Sunday, May 17, 2009

Insensitive Bitch...or maybe just a realist

Losing weight has turned me into an aggressive bitch. Case in point: I was at Costco today, trying to navigate consumerism hell on earth. It wasn't even that it was crowded but simply that tons of fat, lazy people were slowly trudging through the store... stopping every five seconds to wait 1-2 minutes for a tiny food morsel sample. It was so annoying. In my head, I was thinking things like, "Move out my way, you fat fuck," "Could your pants be any tighter?," etc.

I NEVER thought this way before.

I guess losing weight has just made me annoyed with other people who, voluntarily, allow themselves to be unhealthy.... unattractive.... lazy...etc.
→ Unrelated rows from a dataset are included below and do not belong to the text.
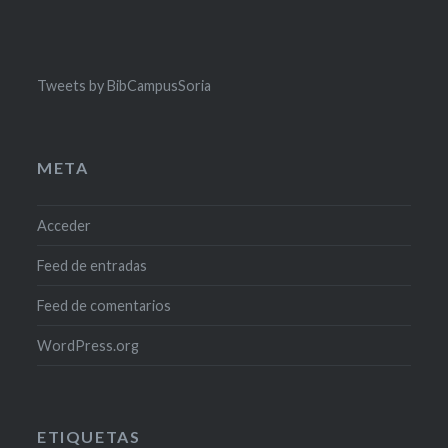
Tweets by BibCampusSoria
META
Acceder
Feed de entradas
Feed de comentarios
WordPress.org
ETIQUETAS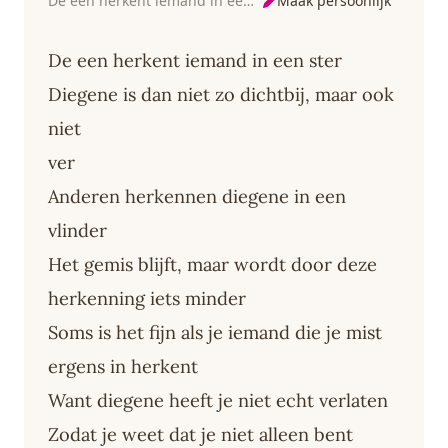
Maak persoonlijk
De een herkent iemand in een ster
De een herkent iemand in een ster
Diegene is dan niet zo dichtbij, maar ook
niet
ver
Anderen herkennen diegene in een
vlinder
Het gemis blijft, maar wordt door deze
herkenning iets minder
Soms is het fijn als je iemand die je mist
ergens in herkent
Want diegene heeft je niet echt verlaten
Zodat je weet dat je niet alleen bent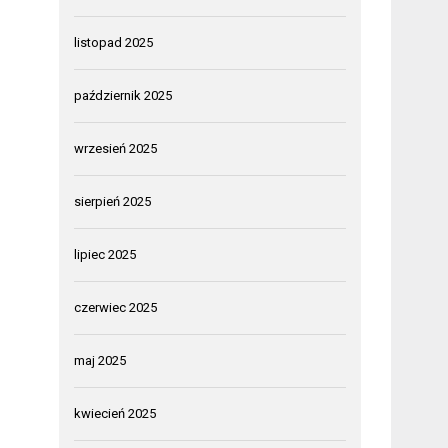
listopad 2025
październik 2025
wrzesień 2025
sierpień 2025
lipiec 2025
czerwiec 2025
maj 2025
kwiecień 2025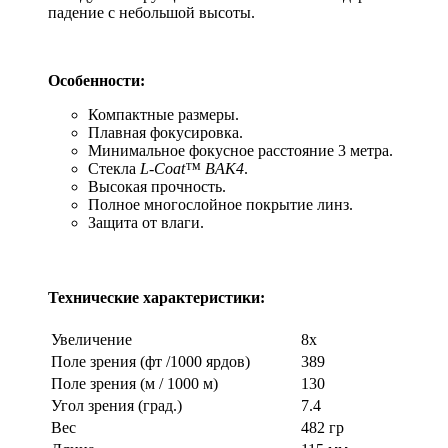
падение с небольшой высоты.
Особенности:
Компактные размеры.
Плавная фокусировка.
Минимальное фокусное расстояние 3 метра.
Стекла
L-Coat™ BAK4
.
Высокая прочность.
Полное многослойное покрытие линз.
Защита от влаги.
Технические характеристики:
Увеличение
8х
Поле зрения (фт /1000 ярдов)
389
Поле зрения (м / 1000 м)
130
Угол зрения (град.)
7.4
Вес
482 гр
All those traits go together. I wish that stores would stop selling huge sizes. Maybe then people would be motivated to try to take care of themselves--- public humiliation tends to do the trick in many scenarios.

I feel the best I have felt in a long time...probably ever. I can't imagine going back to what I was before...not that I was even anything too horrific. But, it's like once you improve yourself and see all the other positive changes that come along with that one initial improvement, theres no way you will go back to the way things were.

I really don't spend much of my own time thinking about other "fat" people...it's just something that was on my mind today...amidst the gluttons shopping @ Costco.